Volume 7, Number 1—February 2001
Iron Loading and Disease Surveillance
To the Editor: We read with interest the article by E. D. Weinberg entitled "Iron Loading and Disease Surveillance" (1). Dr. Weinberg proposes routine population screening of iron values by serum ferritin and transferrin saturation tests. Such screening could provide valuable information for epidemiologic, diagnostic, prophylactic, and therapeutic studies of emerging infectious diseases. However, population screening for hereditary hemochromatosis, the example Dr. Weinberg uses to illustrate his proposal, should await additional data (2–4). At this time, it is not known how many people with genetic risk or biochemical evidence of iron overload will actually become ill. Therefore, the benefits of screening cannot be weighed against the risks of unnecessary treatment. Moreover, standardized, reliable methods for measuring and diagnosing iron overload are not available.
Without additional data, population screening can actually be detrimental to those at risk for disease. Persons with hereditary hemochromatosis may face discrimination, including difficulties in acquiring health, life, or disability insurance. Already, current blood safety policy makes it difficult for them to donate blood, even though blood donation is unlikely to have negative consequences. In addition, the costs of screening for hemochromatosis are not routinely covered by medical insurance nor has the cost-effectiveness of screening been determined. If routine screening is adopted, tracking of persons who test positive must be developed to ensure that appropriate and continuing follow-up is provided and patient confidentiality is preserved.
The Centers for Disease Control and Prevention recommends testing for persons who have either a close relative with hemochromatosis or who themselves experience the unexplained symptoms compatible with the disease (severe weakness or fatigue; unexplained joint or abdominal pain) or its later complications (liver disease, diabetes, or heart problems; impotence; infertility; loss of menstrual periods) (2,5). Testing to exclude other causes of these medical problems should also be performed. Persons with elevated iron or liver function measures should be monitored by their health-care provider.
- Weinberg ED. Iron loading and disease surveillance. Emerg Infect Dis. 1999;5:346–52.

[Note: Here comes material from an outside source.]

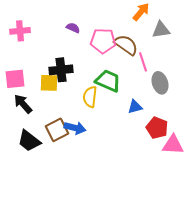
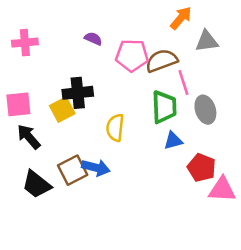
brown semicircle: (126, 45) -> (162, 61), turned -55
green trapezoid: (108, 81) -> (164, 107), moved, turned 64
yellow square: (49, 83) -> (62, 110), turned -30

- Cogswell ME, Mc Donnell SM, Khoury MJ, Franks AL, Burke W, Brittenham G. Iron overload, public health, and genetics: evaluating the evidence for hemochromatosis screening. Ann Intern Med. 1998;129(Suppl 11):971–9.
- Cogswell ME, Burke W, McDonnell SM, Franks AL. Screening for hemochromatosis. A public health perspective. Am J Prev Med. 1999;16:134–40.
- EASL International Consensus Conference on Haemochromatosis. J Hepatol. 2000;33:485–504.
- Witte DL, Crosby WH, Edwards CQ, Fairbanks VF, Mitros FA. Practice guideline development task force of the College of American Pathologists. Hereditary hemochromatosis. Clin Chim Acta. 1996;245:139–200.
Reply to Dr. Reyes
To the Editor: The article noted that nearly 50 microbial genera contain strains that are more pathogenic in iron-loaded than in normal hosts. The article proposed "routine screening of populations exposed to certain diseases" but not routine screening of populations at large. A few examples of current interest include: atherosclerosis (Coxiella and Chlamydia), septicemia (Capnocytophaga), Whipple's disease (Tropheryma), tuberculosis (Mycobacterium), gastric ulcers (Helicobacter), hepatitis (hepatitis C), and AIDS (opportunistic pathogens).
Of course, the tissue or cell localization of iron and the possible pathogen must be considered. For instance, Legionella multiplies in iron-loaded alveolar macrophages but not in plasma. Thus, it would be expected that persons with untreated hemochromatosis with minimal macrophage iron but with high plasma iron would not be at risk for Legionnaires' pneumonia.